Erst mal ein paar wunderschöne Eindrücke von der herrlichen Landschaft – die ich von ihr vorab bekommen habe

Erst mal wieder Überblick

Dithmarschen umfasst das Gebiet Elbe – Nordsee – Eider – und den Nordostsee- Kanal

Die bekanntesten Städte sind

Brunsbüttel – Friedrichskoog – Berg – Marne – Büsum – Heide

Das Kreisgebiet besteht von West nach Ost aus dem Wattenmeer, Marschgebiet, Moor und Gest.

Der Kreis verdankt seine landschaftliche Beschaffenheit seiner Lage zur Nordseeküste. Vor 6500 Jahren war die Nordsee erheblich höher als heute.

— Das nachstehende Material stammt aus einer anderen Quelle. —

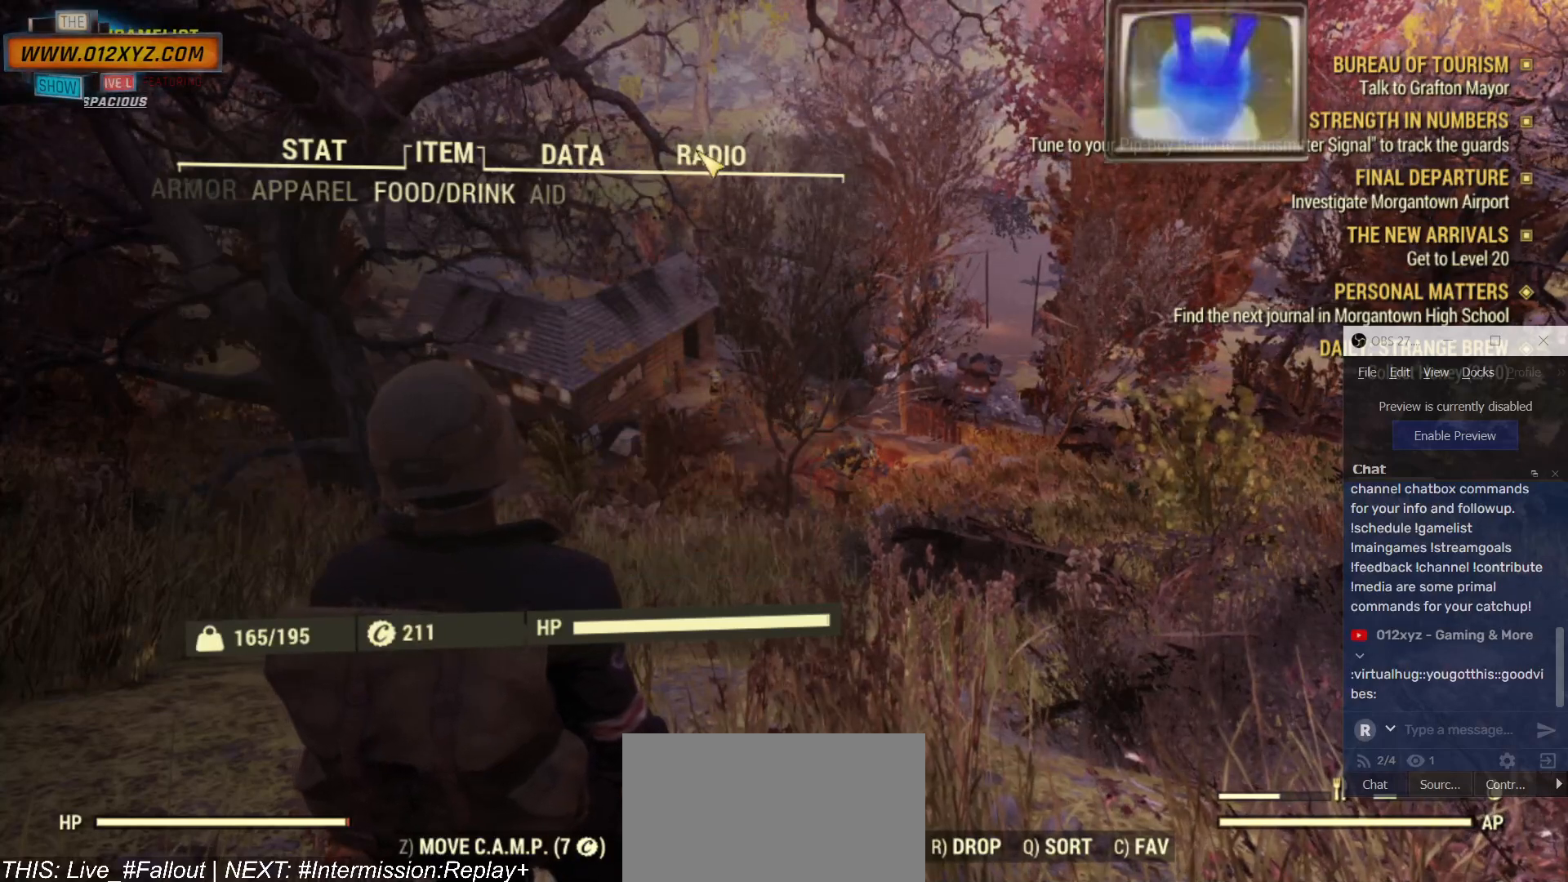
{"keys": [], "mouse": [], "events": []}
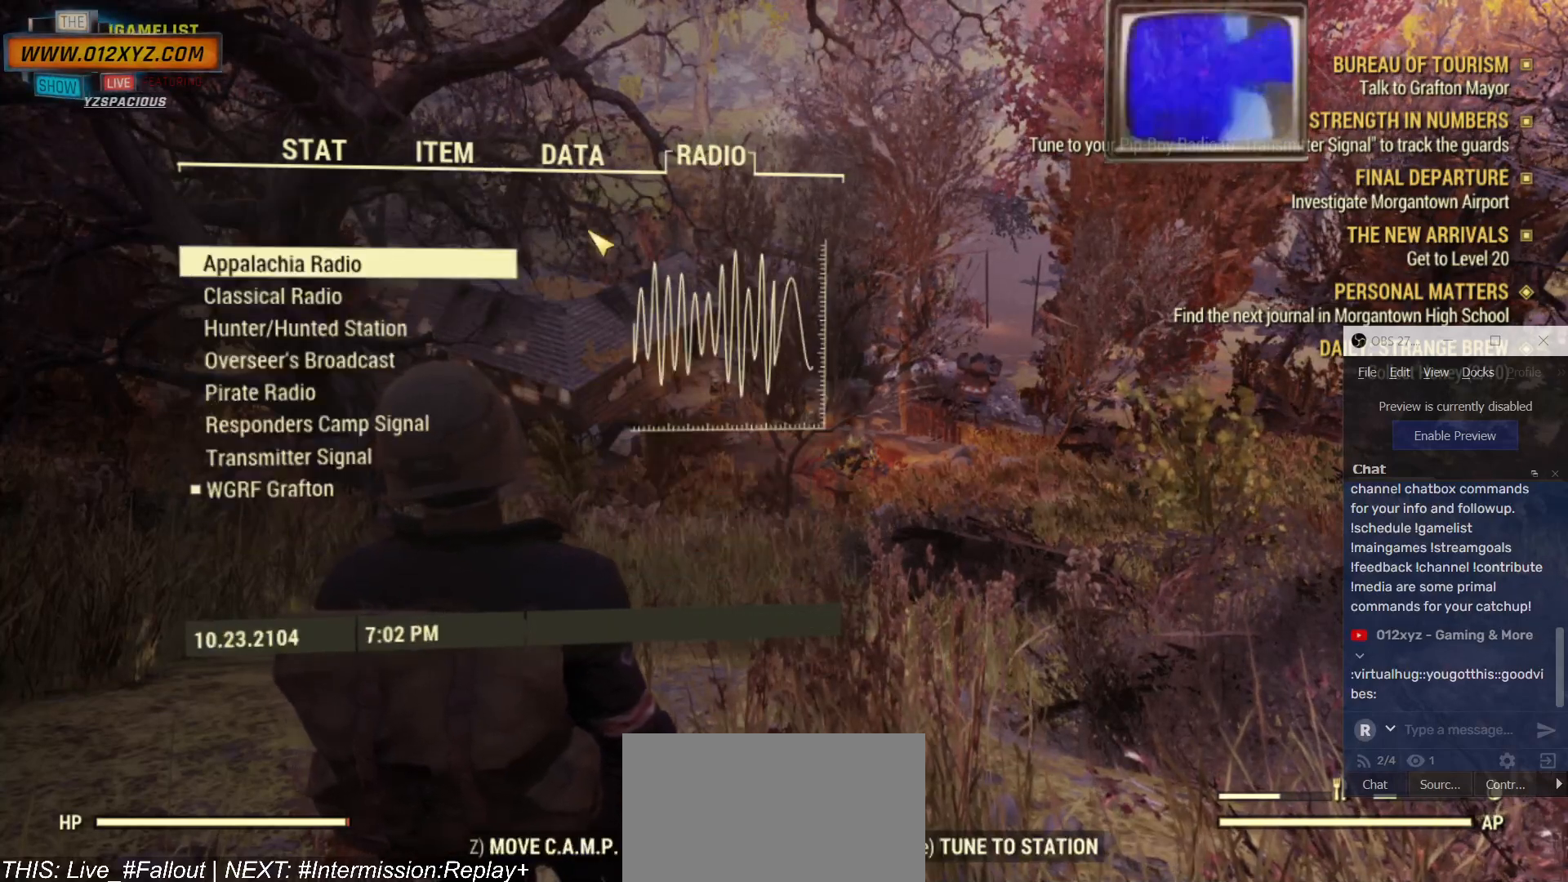
{"keys": [], "mouse": [], "events": []}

Fast die Hälfte des Kreisgebiets wurde durch Landgewinnung aus der Nordsee gewonnen. Dabei wurde einerseits neues Land aus dem Wattenmeer geschaffen. Andererseits wurden ehemalige Inseln wie Busen – heute Büsum mit dem Land verbunden

Dithmarschen wird in verschiedene Landstriche unterteilen

  • Watt
  • Deich
  • Koog
  • Marsch
  • Geest

Der Koog wurde durch Deichbau und Entwässerung aus der Nordsee gewonnen. Schon im 13. Jahrhundert begann man mit dem Bau aufwendigen Bau von Kögen an der gesamten Nordseeküste

Marsch ist das unmittelbar die Küste säumende Schwemmland – entstanden durch Ebbe und Flut angespülte Pflanzen und Tierreste die sich als Sedimente ablagerten und so fruchtbares Land lieferten. Die trockengefallenen Böden ließen die sogenannten Salzwiesen entstehen. Mit der Eindeichung blieb das Land vor der See geschützt

Weiter landeinwärts erstreckt sich die teilweise hügelige Geest deren Rand einst die Küstenlinie bildete. Gebildet nach schmelzen der Gletscher formten sich Täler und Hügel. Dort wo damals noch die Sturmfluten bis an die Geest kamen bildeten sich Abbruchkanten sogenannte Kliffs

Bei St. Michaelisdonn ist eine solche noch deutlich zu erkennen

Neufelder Hafen

Der tideabhängige Hafen beherbergte einst eine ansehnliche Fischerflotte, jedoch zunehmende Landgewinnungsmassnahmen und damit zunehmender Verschlickung dient er nur noch als kleiner Sportboothafen

Auf dem Deich laden 2 Restaurants zum verweilen und lecker Essen ein

Op‘n Diek

Alice Heimathafen

Kaiser Wilhelm Koog

Der Kaiser-Wilhelm-Koog ist historisch überwiegend landwirtschaftlich geprägt, so werden auf dem Marschboden Kohl und Karotten angebaut- auf dem Deich und den Wiesen grasen die Schafe

Friedrichskoog

1853 entstanden die Eindeichungsmassnahmen zur Entstehung Friedrichskoog und die Namensgebung nach dem damaligen dänischen König Friedrich VII.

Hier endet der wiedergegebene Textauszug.